With Harry Jacob, Jandl showed that congenital spherocytosis and its hemolytic anemia were associated with sodium leak into the red cell and consequent activation of its sodium-potassium pump. This demanded increased energy and explained the spheroidicity and increased osmotic fragility characteristic of these red cells. In other words they had to use energy faster than normal cells do because of their membrane defect in order to partially sustain the integrity of their electrolyte contents. With R.H. Cooper, Jandl studied the apparent macrocytosis and targeting of red cells seen in blood films of patients with liver disease. This results from transfer of plasma cholesterol and lipids to extend the red cell surface. The actual mean corpuscular volume is not increased. Thus the apparent macrocytosis is a phenomenon of the blood smear and is due to an increase in the amount of surface membrane relative to the normal volume of the red cells. Spur cells that appear also in blood smears of liver disease are the result of excess membrane lipid, which is conditioned in some way by the spleen from the excess material found at the red cell surface. With Jay Katz, Jim Jandl demonstrated the dynamics of the cycle of transferrin in the utilization of iron by young red cells in the bone marrow. And this for the first time gave quantitative value to the phenomenon and its components. So Jandl and his pupils contributed to a number of important areas in red cell hematology. He certainly was throughout a most stimulating person and an excellent teacher and trainer of other young investigators who went on to notable careers in hematology. As an observer of the hematological research achievements of the Thorndike from 1925 to 1968, I would add to the above the names of Allan Ersler, who first demonstrated the existence of erythropoietin, and Victor Herbert, who added so much to knowledge of the megaloblastic anemias of vitamin B12 and folate deficiency.
Q: Dr. Castle, one last question. Of the many things in hematology and internal medicine, what gave you the most pleasure?
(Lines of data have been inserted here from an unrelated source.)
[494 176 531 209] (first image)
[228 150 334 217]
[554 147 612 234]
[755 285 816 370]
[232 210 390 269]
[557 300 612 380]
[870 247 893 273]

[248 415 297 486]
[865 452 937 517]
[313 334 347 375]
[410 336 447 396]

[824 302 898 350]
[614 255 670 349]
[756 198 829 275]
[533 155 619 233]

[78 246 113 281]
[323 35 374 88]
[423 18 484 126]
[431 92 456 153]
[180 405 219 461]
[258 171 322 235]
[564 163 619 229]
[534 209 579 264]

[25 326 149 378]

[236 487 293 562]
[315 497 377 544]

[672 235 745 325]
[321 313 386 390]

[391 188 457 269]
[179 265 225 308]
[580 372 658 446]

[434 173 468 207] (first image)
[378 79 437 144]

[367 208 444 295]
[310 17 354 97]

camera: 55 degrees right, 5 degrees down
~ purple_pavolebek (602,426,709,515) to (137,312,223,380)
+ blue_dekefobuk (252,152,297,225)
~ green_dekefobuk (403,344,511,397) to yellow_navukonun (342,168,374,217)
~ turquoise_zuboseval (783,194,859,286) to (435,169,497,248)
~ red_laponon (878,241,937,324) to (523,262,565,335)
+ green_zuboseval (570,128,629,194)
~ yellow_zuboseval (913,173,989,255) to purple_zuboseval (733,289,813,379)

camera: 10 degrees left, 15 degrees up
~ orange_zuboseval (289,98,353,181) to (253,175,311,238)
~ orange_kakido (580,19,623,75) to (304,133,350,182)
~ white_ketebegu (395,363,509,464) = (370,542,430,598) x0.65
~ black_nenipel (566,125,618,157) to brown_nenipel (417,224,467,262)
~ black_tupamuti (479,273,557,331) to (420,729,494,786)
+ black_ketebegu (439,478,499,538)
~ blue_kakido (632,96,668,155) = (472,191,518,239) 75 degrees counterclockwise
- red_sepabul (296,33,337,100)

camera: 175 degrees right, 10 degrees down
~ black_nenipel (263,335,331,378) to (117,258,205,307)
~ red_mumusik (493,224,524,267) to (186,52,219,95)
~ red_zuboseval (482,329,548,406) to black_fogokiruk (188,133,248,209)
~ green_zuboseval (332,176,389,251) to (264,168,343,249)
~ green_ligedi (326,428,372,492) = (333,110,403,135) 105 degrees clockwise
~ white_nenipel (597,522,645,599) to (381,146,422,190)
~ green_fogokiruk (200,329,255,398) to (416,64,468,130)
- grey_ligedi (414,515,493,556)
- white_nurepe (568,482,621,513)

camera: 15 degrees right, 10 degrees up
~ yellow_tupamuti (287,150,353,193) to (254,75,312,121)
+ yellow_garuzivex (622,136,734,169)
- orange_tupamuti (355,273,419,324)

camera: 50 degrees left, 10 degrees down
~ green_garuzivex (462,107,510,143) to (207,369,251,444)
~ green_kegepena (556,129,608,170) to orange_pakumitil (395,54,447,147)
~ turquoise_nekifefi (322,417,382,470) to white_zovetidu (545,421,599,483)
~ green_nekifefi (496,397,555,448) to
Castle: Well, I can remember, most vividly, the night that I discovered that instead of the daily one to two percent of reticulocytes in the blood smear there were six percent. This was in the blood smear of the case of pernicious anemia who was receiving a combination of beef steak and gastric juice. Previously there had been no response to beef steak alone. So it was obvious that some kind of association was required for the production of a liver extract-like effect, a combination of an unknown in the beef muscle and an unknown in the gastric juice. Today, in the light of the subsequent remarkable contributions of so many others, my self-satisfaction seems premature.
Q: So the highest moments for you were the thrill of discovery really. Thanks very much Dr. Castle.